- _Brief_: Every line in the data below from the one containing "Probar en primer" down to the one containing "## Mutation pattern", both included, must be retyped exactly; no other line is to appear.

- _Given records_:
┏━━
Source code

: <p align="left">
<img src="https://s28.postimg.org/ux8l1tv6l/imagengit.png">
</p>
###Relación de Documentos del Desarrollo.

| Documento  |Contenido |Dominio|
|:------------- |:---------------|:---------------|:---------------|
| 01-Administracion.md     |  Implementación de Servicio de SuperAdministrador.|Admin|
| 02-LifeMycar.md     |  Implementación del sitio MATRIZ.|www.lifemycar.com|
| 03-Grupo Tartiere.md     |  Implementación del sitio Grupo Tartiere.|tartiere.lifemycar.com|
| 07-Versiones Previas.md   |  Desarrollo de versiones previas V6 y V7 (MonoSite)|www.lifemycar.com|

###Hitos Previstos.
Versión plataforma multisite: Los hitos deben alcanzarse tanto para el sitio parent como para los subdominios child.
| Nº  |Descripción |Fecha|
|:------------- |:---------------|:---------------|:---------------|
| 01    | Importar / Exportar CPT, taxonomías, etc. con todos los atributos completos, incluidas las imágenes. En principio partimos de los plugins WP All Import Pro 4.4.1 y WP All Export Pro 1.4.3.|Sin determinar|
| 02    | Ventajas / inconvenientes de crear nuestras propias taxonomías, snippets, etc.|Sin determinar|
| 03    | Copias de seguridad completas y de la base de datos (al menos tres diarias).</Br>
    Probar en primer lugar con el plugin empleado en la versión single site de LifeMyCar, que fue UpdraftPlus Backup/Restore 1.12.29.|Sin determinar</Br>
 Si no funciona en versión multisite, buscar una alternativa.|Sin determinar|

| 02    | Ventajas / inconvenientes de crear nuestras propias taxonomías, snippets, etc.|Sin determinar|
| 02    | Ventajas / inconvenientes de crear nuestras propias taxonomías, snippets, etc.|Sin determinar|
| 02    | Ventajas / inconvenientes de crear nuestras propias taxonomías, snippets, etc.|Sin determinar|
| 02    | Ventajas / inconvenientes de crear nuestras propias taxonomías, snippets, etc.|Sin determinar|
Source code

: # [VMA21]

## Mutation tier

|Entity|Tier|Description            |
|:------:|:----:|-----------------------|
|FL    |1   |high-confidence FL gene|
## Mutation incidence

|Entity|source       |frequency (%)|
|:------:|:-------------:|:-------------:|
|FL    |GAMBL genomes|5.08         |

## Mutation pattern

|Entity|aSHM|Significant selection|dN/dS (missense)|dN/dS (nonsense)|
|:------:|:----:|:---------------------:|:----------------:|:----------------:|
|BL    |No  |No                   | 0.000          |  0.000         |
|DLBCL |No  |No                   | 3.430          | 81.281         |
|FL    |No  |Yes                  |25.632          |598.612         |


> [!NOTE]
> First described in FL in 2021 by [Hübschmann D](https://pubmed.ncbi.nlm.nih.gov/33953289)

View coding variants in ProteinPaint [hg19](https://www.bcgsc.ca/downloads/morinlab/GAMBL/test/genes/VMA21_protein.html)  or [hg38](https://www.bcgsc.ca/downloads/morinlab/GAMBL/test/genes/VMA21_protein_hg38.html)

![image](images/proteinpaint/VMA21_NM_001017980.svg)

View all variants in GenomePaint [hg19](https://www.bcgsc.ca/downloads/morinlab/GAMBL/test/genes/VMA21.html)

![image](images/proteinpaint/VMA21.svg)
┗━━
- _Your solution_:
    Probar en primer lugar con el plugin empleado en la versión single site de LifeMyCar, que fue UpdraftPlus Backup/Restore 1.12.29.|Sin determinar</Br>
 Si no funciona en versión multisite, buscar una alternativa.|Sin determinar|

| 02    | Ventajas / inconvenientes de crear nuestras propias taxonomías, snippets, etc.|Sin determinar|
| 02    | Ventajas / inconvenientes de crear nuestras propias taxonomías, snippets, etc.|Sin determinar|
| 02    | Ventajas / inconvenientes de crear nuestras propias taxonomías, snippets, etc.|Sin determinar|
| 02    | Ventajas / inconvenientes de crear nuestras propias taxonomías, snippets, etc.|Sin determinar|
Source code

: # [VMA21]

## Mutation tier

|Entity|Tier|Description            |
|:------:|:----:|-----------------------|
|FL    |1   |high-confidence FL gene|
## Mutation incidence

|Entity|source       |frequency (%)|
|:------:|:-------------:|:-------------:|
|FL    |GAMBL genomes|5.08         |

## Mutation pattern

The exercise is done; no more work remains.